2. **Limitations of Low - rank Approximation Methods**: Existing low - rank approximation methods (such as the Nyström method and the fixed - size LS - SVM method) rely on the fast - decaying spectra of the kernel matrix, but perform poorly when the kernel matrix spectra decay slowly. These methods usually require a large number of sample subsets and cannot provide prediction confidence intervals.
3. **Computational Efficiency and Confidence Intervals**: The method proposed in the paper can not only efficiently handle large - scale data sets, but also provide prediction confidence intervals, which are not available in existing low - rank approximation methods.
### Solutions:
- **Tensor Network Representation**: Transform the dual problem into the tensor network (Tensor Train, TT) form, reducing the storage complexity from \( O(N^d) \) to \( O(dN r^2) \), where \( r \) is the TT rank.

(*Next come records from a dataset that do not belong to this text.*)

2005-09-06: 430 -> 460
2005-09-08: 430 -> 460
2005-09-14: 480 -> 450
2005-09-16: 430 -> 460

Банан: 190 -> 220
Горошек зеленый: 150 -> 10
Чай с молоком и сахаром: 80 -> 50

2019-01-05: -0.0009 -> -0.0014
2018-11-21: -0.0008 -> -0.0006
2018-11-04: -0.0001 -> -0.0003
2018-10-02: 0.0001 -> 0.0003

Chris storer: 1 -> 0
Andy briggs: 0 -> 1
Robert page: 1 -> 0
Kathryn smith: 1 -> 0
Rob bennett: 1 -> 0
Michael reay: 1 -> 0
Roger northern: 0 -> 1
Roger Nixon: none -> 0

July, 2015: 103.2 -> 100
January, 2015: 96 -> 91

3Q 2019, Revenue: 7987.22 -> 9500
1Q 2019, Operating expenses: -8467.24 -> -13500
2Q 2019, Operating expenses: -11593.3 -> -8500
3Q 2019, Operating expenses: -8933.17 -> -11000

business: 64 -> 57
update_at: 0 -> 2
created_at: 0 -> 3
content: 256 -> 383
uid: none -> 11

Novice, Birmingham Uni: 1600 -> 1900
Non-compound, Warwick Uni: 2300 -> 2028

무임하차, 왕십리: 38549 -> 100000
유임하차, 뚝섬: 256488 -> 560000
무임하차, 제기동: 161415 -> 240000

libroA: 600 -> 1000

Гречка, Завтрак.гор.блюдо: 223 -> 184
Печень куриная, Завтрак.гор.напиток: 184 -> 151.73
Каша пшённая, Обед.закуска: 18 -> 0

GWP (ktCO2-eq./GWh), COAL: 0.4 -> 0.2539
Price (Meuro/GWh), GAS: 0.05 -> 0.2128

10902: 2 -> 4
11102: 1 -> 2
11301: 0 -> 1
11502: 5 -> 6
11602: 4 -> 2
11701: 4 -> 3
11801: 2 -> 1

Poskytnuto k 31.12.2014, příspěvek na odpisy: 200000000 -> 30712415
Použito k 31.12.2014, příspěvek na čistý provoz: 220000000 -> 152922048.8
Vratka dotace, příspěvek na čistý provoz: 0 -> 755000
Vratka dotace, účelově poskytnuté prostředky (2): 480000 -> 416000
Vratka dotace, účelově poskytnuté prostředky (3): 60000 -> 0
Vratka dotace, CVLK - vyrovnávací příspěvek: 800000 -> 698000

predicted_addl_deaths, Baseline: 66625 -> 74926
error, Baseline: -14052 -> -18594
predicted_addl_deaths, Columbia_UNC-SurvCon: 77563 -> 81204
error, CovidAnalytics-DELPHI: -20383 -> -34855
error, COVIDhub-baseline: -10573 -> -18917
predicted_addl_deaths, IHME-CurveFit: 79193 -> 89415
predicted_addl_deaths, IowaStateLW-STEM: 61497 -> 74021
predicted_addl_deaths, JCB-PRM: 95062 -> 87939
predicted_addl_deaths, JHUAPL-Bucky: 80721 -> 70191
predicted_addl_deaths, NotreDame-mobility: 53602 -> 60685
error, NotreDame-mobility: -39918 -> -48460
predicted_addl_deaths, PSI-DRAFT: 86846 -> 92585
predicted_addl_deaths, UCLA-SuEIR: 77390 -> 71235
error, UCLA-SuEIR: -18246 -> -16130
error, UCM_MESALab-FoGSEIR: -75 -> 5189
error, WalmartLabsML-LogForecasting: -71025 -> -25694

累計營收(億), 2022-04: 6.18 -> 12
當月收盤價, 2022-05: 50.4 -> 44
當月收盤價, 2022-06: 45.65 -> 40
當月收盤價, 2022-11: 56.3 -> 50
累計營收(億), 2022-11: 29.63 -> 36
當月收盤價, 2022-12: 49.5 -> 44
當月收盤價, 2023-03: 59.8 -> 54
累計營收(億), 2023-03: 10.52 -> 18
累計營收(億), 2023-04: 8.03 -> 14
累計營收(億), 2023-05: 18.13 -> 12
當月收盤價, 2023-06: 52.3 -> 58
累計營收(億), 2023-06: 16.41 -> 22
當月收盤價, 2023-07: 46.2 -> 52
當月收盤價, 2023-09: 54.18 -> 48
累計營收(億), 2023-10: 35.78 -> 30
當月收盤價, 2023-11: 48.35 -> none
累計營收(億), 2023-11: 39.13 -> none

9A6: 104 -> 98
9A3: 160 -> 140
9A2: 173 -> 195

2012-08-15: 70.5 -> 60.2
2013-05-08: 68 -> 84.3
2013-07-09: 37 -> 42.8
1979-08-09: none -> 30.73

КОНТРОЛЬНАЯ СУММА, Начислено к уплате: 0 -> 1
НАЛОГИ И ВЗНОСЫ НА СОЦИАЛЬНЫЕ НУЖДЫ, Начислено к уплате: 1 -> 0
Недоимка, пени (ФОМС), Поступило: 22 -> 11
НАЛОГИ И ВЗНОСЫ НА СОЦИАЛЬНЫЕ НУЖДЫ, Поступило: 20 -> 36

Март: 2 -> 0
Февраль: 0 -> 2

- **Recursive Bayesian Filtering**: Use tensor network Kalman filtering (Tensor Network Kalman Filter, TNKF) for recursive solution, avoiding explicit construction and storage of large matrices.
- **Early Stopping Conditions**: Design early stopping conditions by calculating the norm value of the covariance matrix, thereby improving the efficiency and robustness of the algorithm.
### Main Contributions:
1. **Overcoming the Curse of Dimensionality**: Solve the curse of dimensionality problem of large - scale LS - SVM dual problems through low - rank TT representation.
2. **Non - sampling Algorithm**: Propose an algorithm that does not rely on sampling, evaluate the entire dual matrix and construct a low - rank tensor network approximation for each row.
3. **Confidence Interval Calculation**: Implement a recursive Bayesian filter that can calculate prediction confidence intervals, which are not available in existing low - rank approximation methods.
### Experimental Verification:
The paper conducted experiments on two regression tasks and three classification tasks and compared with the Nyström method and the fixed - size LS - SVM method. The results show that the proposed method performs well when dealing with large - scale data sets, especially when the kernel matrix spectra decay slowly. For example, when dealing with the two - spiral problem, 100% verification accuracy was achieved using 220 training points.
In summary, by introducing tensor network and Kalman filtering techniques, this paper effectively solves the memory and computational complexity problems of large - scale LS - SVM when dealing with large - scale data sets, and provides prediction confidence intervals, improving the reliability and practicality of the model.